Ser considerado un gafe marcaba tu vida; no es ninguna broma ni exageración. Lo que da de comer a un escritor es su renombre, luego llegan sus textos y los juicios sobre la obra. Un novelista gafe pasa a ser bautizado como “El Innombrable” y va acumulando más ceniza sobre su brasero conforme se suman más colaboradores a la tarea del sacrificio. Acaba convertido en un personaje desgraciado. Ya pocos se acuerdan de Juan Antonio Zunzunegui, un ingeniero bilbaíno que sería uno de los más exitosos novelistas en los años 50 y 60, hasta que se fue apagando bajo el peso de su condición de “Innombrable” por antonomasia.
Se basaba en la holganza, cierta envidia soterrada y algunas anécdotas que confirmaban el origen de desgracias y accidentes en la víctima elegida
Su prosa es farragosa y sus novelas plúmbeas, pero eso ni ayer ni hoy es óbice para triunfar. Camilo José Cela fue su competidor en la Real Academia allá por el año 1957 y está acreditado por testigos como el principal fabulador sobre la condición de gafe de Zunzunegui. Le venció en mala lid, como todo lo que se empeñaba por conseguir Camilo, un rey del chanchullo y la maledicencia. Se oscureció la figura de Zunzunegui como escritor, aunque fuera tan mediocre como la mayoría; no le citaba nadie, si podía evitarlo. Se le conocía como “El Innombrable”, nada más.
En la secta periodística había propensión a los gafes. En Bilbao el periodismo estaba condicionado por la estampa familiar de los Hermanos Barrena, manufactureros de gafes y auténtica hez del gremio; instructores de una generación de serviles mandarines de la pluma. En ese Bilbao plomizo alcancé a conocer un gafe; tenía conciencia de tal y escribía de sucesos. Respondía al nombre de Santos Zamora y se había convertido en su propia parodia; triste, mohíno, flaco como un penitente. Yo dirigía un periódico y el día que le contraté, porque era muy bueno en su oficio, la cafetería donde nos reunimos se quedó vacía y él hizo como que no se daba cuenta.
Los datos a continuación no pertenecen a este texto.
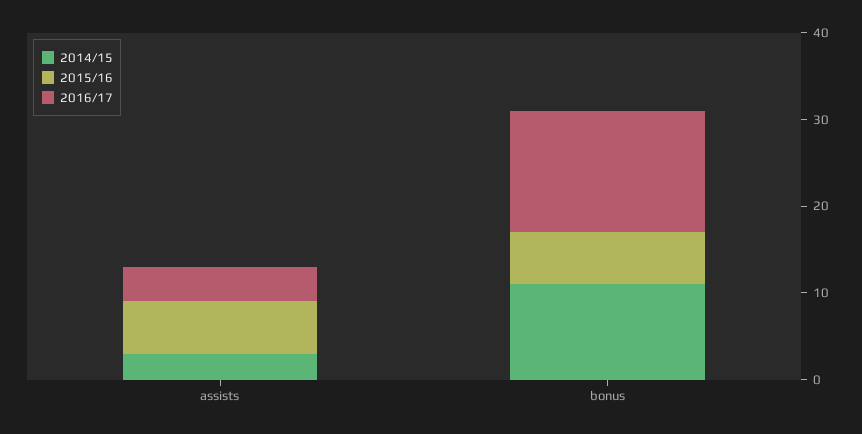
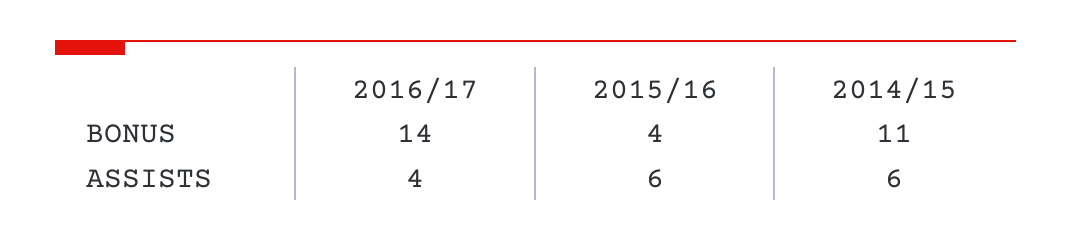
2014/15, assists: 3 -> 6
2015/16, bonus: 6 -> 4

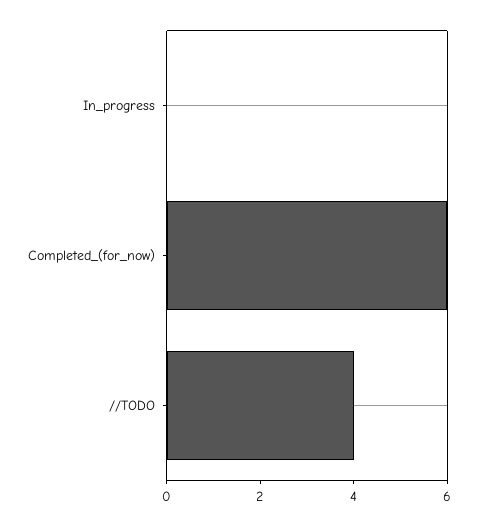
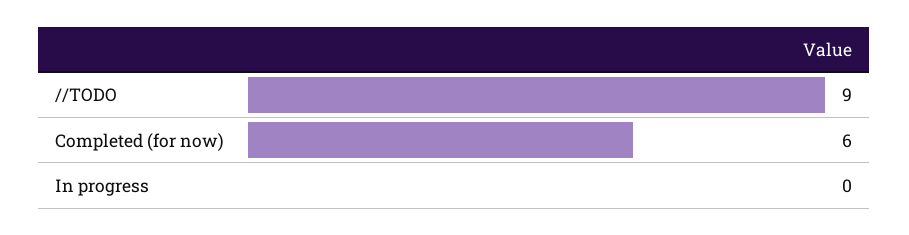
//TODO: 4 -> 9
Se mataba con la palabra y las víctimas asumían su papel; no imagino qué otra cosa podían hacer en un mundo gris y acobardado. Cada ciudad, cada pueblo, parecía haber designado su gafe preferido. Nuestra literatura de la época, por más ramplona que fuera, no osó sacarlos del armario y probablemente ya es demasiado tarde; se consideraría una vulgaridad tan zafia como las inocentadas.
Porque las inocentadas, como los gafes, no se explican; ningún practicante de estos ritos asume su condición de torturador benevolente. Vivimos tiempos en los que sólo existen víctimas. Así quieren hacérnoslo creer quienes deciden sobre nuestros destinos. Si la mitad de los españoles son optimistas me gustaría enterarme del por qué. ¿Por la salud que disfrutan? ¿Por su envidiable situación económica? ¿Por el horizonte político cargado de buenos augurios? ¿Por su fraternal solidaridad? Tiene que haber algo que se me escapa, porque de no encontrarlo estaríamos hablando de un rebaño dispuesto a pasar por noticias las inocentadas y considerar gafes a los que están acojonados.